Restraints on alienation
• A distinction must be drawn between an
absolute gift that is subject to a restraint, and a
determinable interest that automatically ends on
the happening of some event. The absolute gift,
which is subject to a condition subsequent, in
effect grants a complete interest, that is then
divested on the satisfaction of the condition. As
such, this type of condition subsequent is void
as a restraint on alienation. If, however, the
interest transferred in trust is determinable, the
interest is considered to have ended naturally on
the occurrence of the event:
Restraints on alienation
• For example, ‘to A on trust for B for life,
but if B ceases to use the property as a
hotel, then to C’ is considered to contain a
restraint on alienation. The life interest is
granted to B, but can be artificially cut
short by the event of B no longer using the
property as a hotel. Such a condition subsequent is a restraint on alienation.
Restraints on alienation
• However, if the trust was worded ‘to A on trust
for B for life until B ceases to use the property as
a hotel’, B’s life interest is always limited in time
to the event of the property no longer being used
as a hotel. If and when the property is no longer
used as a hotel B’s estate comes naturally to an
end. This disposition is not considered to be an
absolute gift with a limitation, as the interest
contains the limitation within itself. As such there
is no restraint on the interest granted
The rule against indestructible
trusts
• A trust instrument that seeks to prevent
the beneficiaries from eventually using and
exhausting the capital of the trust funds
will be void. Such a trust is objectionable
because it prevents the trust property from
being alienable: Re Cain [1950] VR 382 at
391. Such a trust also offends the rights of
beneficiaries under the rule in Saunders v
Vautier
The rule against perpetuities
• The purpose behind the rule is to place
time limits on the creation of interests in
property that prevent testators from being
able to forever control property from the
grave via the use of infinite successive
interests
• McCrimmon states at 130:
– While strong arguments can be made for the
abolition of the Rule, that fact remains that it is
part of our law and legal practitioners and law
students should have an understanding of its
application
The modern rule against
perpetuities
• An interest that is created to vest
some time in the future, must vest
within a life in being plus 21 years
from the date the instrument becomes
effective
The modern rule against
perpetuities
• Note that the rule is not concerned with how long an
interest will last.
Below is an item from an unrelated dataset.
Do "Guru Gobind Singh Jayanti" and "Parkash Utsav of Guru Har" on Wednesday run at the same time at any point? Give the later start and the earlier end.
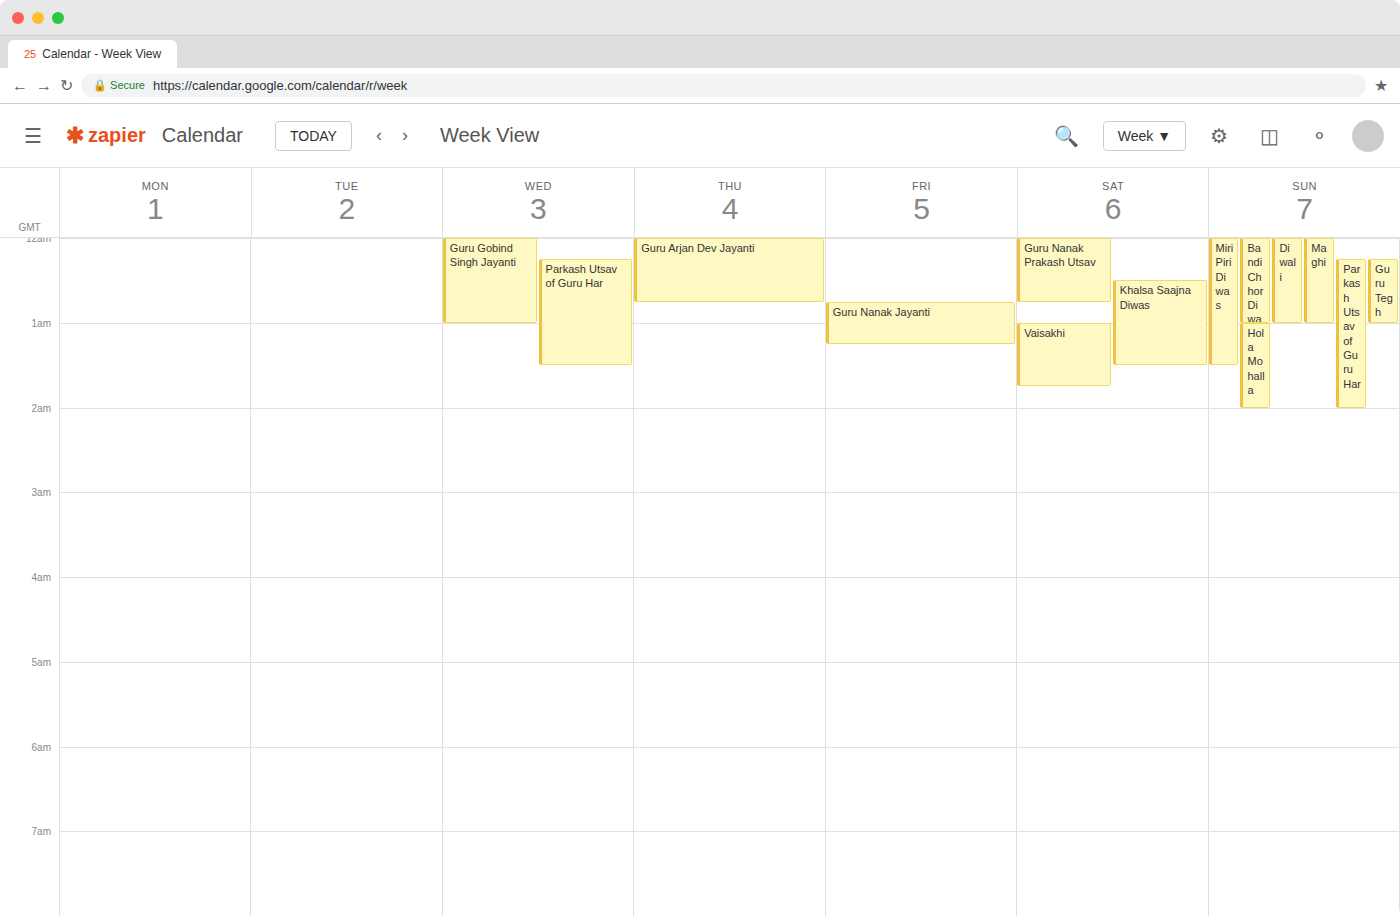
"Parkash Utsav of Guru Har" starts at 12:15 AM, before "Guru Gobind Singh Jayanti" ends at 1:00 AM -- they overlap.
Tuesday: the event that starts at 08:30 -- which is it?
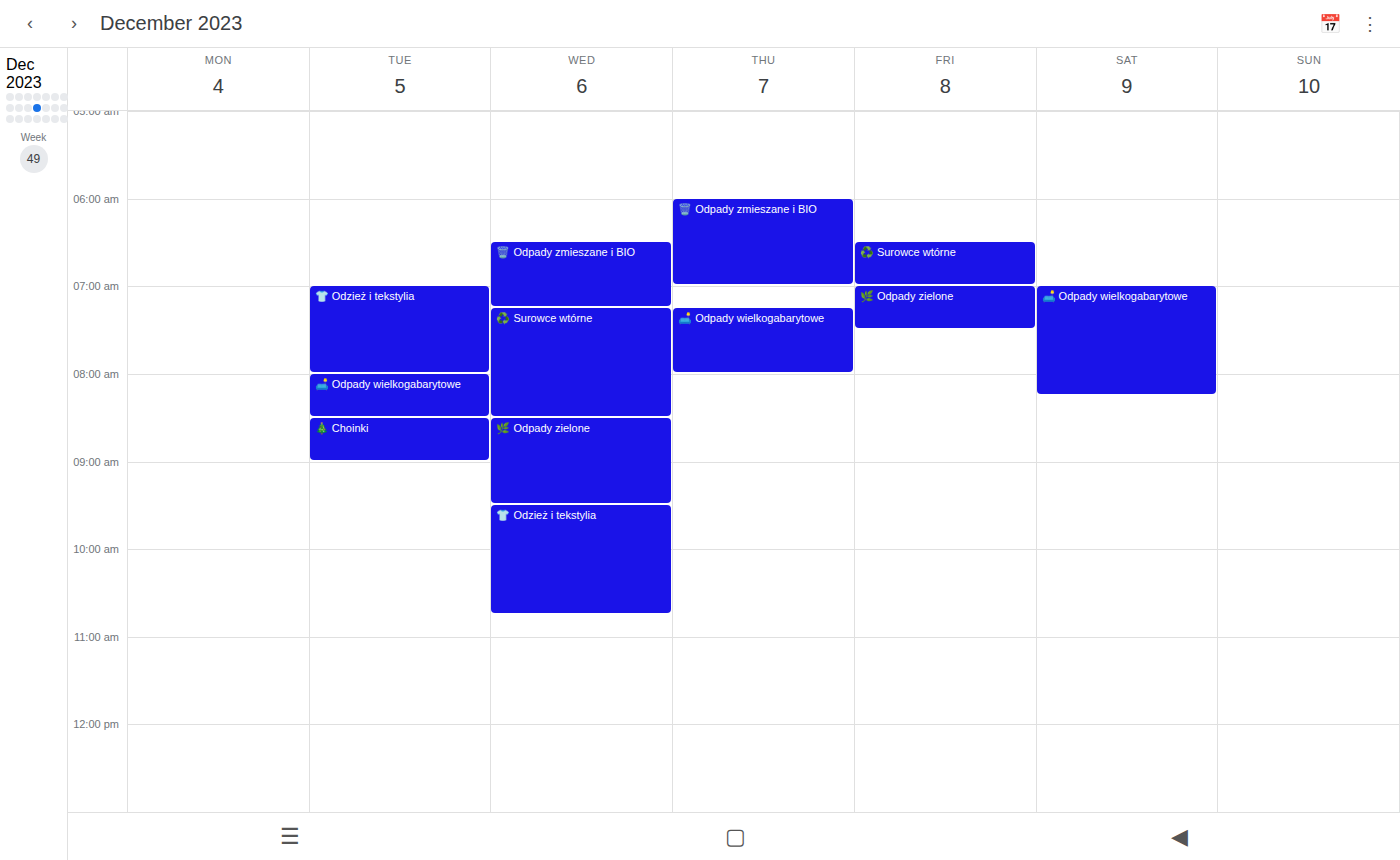
"🎄 Choinki"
It is only concerned that the interest vest
within the perpetuity period.
• A ‘vested interest’ is an interest in property that has
taken effect in possession, or one that will take effect in
possession through the natural determination of prior
estates. To illustrate, consider a gift ‘to A on trust for B
for life, and then to C’. This disposition contains three
separate interests: the legal title of A as trustee, the
equitable life estate in B and the remainder to C. All of
these interests are considered to be vested. A’s interest
has taken effect in possession.
The modern rule against
perpetuities
• To contrast, consider a gift of property ‘to
A on trust for B for life, then to C if C
attains 21 years’. Unlike the previous
example, C’s interest will not automatically
come into possession on B’s death. C’s
interest is subject to a contingency, and is
referred to as a ‘contingent remainder.’ C’s
interest will only vest if C attains the age of
21.
The modern rule against
perpetuities
• The perpetuity period is equivalent to a life in
being plus an additional 21 years. The phrase a
‘life in being’ is usually a reference to the life of
someone mentioned expressly in the disposition.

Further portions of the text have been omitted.